What should Congress do? Simply counting dollars and mandating a federal benchmark won’t work. Large hospitals will exploit bright-line rules, and situations vary widely across hospitals and local communities.

Congress should consider requiring hospitals to disclose property tax savings and sales tax savings on their IRS Form 990. These numbers are straightforward to estimate, allowing local communities to grasp the magnitude of tax subsidies and local governments to tailor their policies accordingly.

Congress can also impose an excise tax on hospital financial investments, similar to how it taxes university endowments. Additionally, it should close the rural-urban dual-classification loophole that allows urban nonprofit hospitals easy access to the 340B program and other rural-only benefits.

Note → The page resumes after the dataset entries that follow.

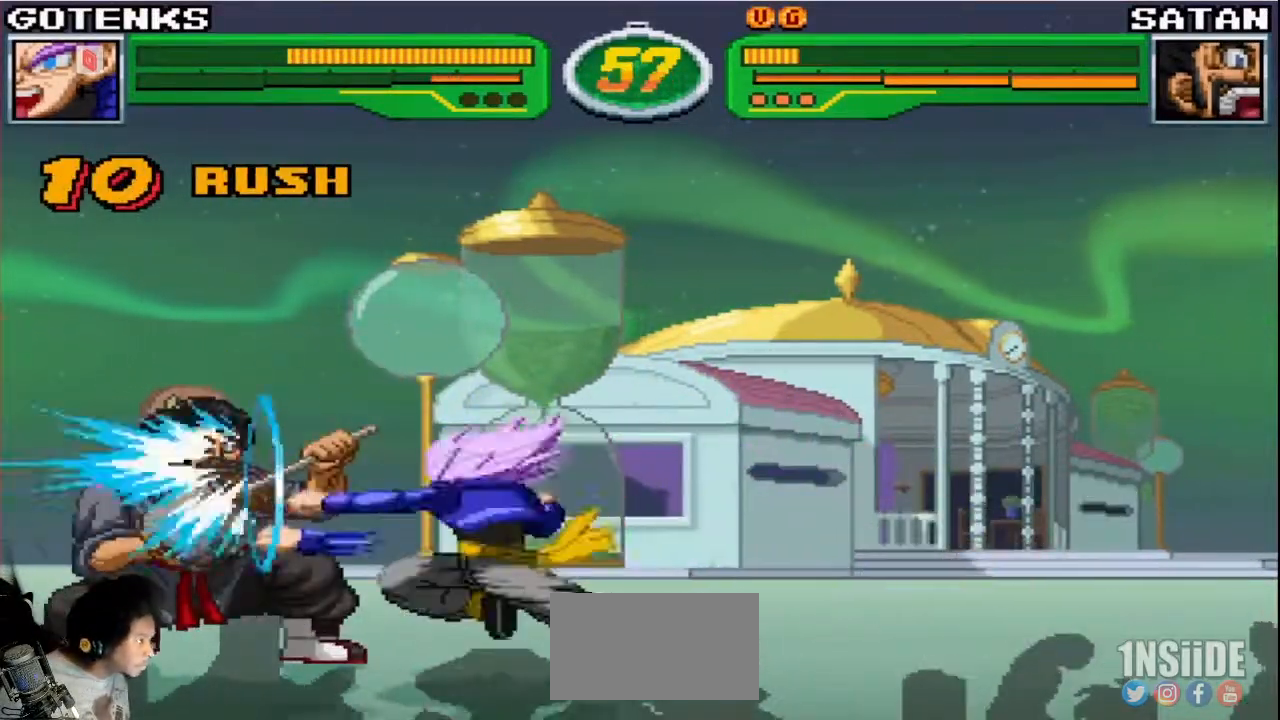
{"buttons": [], "left_stick": "down-right", "events": [[450, "left_stick", "down-right"]]}
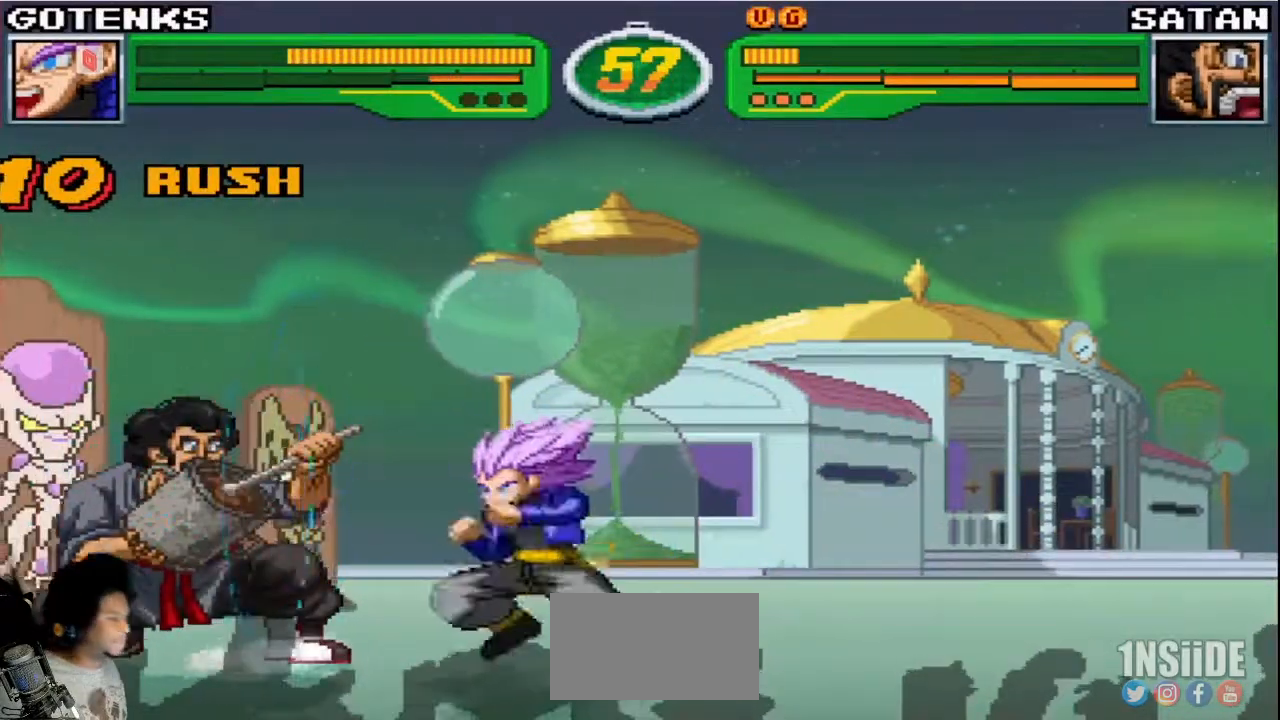
{"buttons": [], "left_stick": "down-right", "events": [[300, "R2", "down"], [400, "R2", "up"]]}
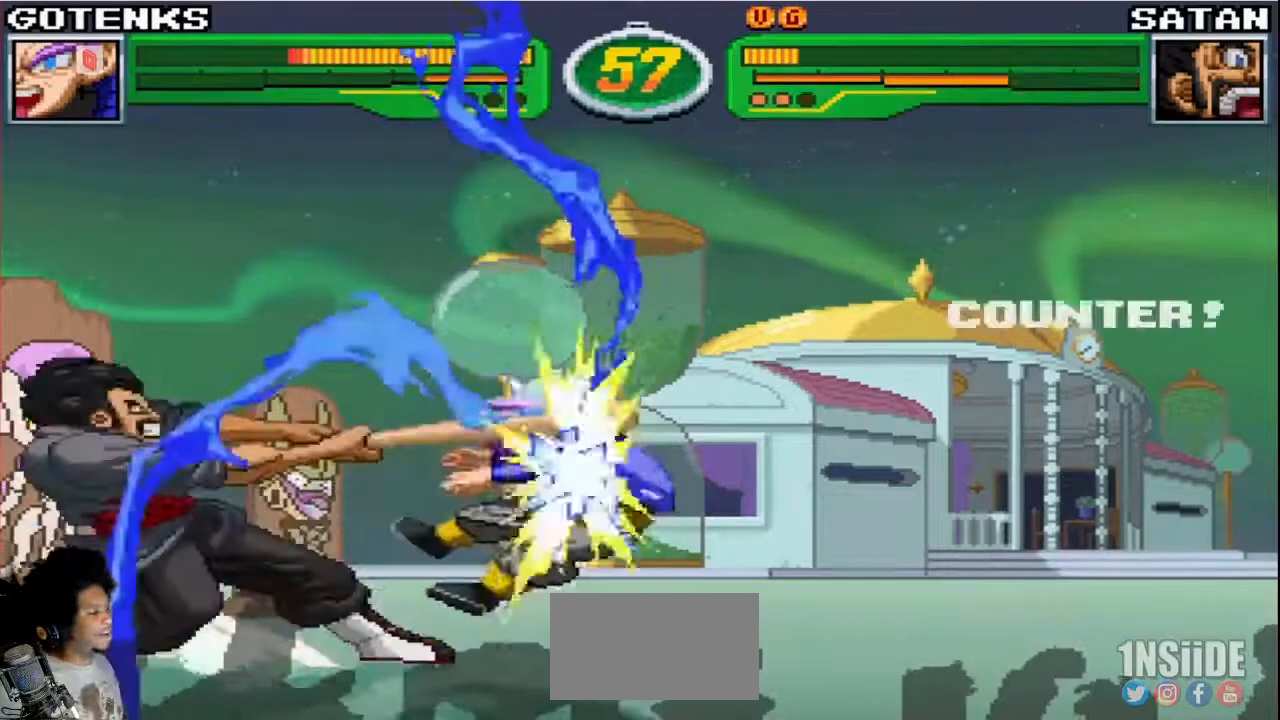
{"buttons": ["TRIANGLE", "R1"], "left_stick": "down-right", "events": [[317, "R1", "down"], [317, "TRIANGLE", "down"], [350, "TRIANGLE", "up"], [367, "TRIANGLE", "down"]]}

If Congress truly wants hospitals to serve their communities effectively, competition is key. Remove anticompetitive regulations, level the playing field, open the market, and let nonprofit hospitals compete equally with for-profits, physician practices, physician-owned hospitals, and other facilities. Additionally, shift from subsidizing hospitals to directly funding patients.

Once competition is alive in a patient-centered market, everyone—including nonprofit hospitals—will have to do the right thing for patients to stay in business, rather than focusing on compliance with top-down rules. With advances in technology, competition sparks innovation, slashes prices, and improves quality. Patients gain real affordability and access, which becomes the true community benefit for the American people.

This article was adapted from the author’s testimony before the U.S. House Ways and Means Committee’s Oversight Subcommittee on September 16, 2025.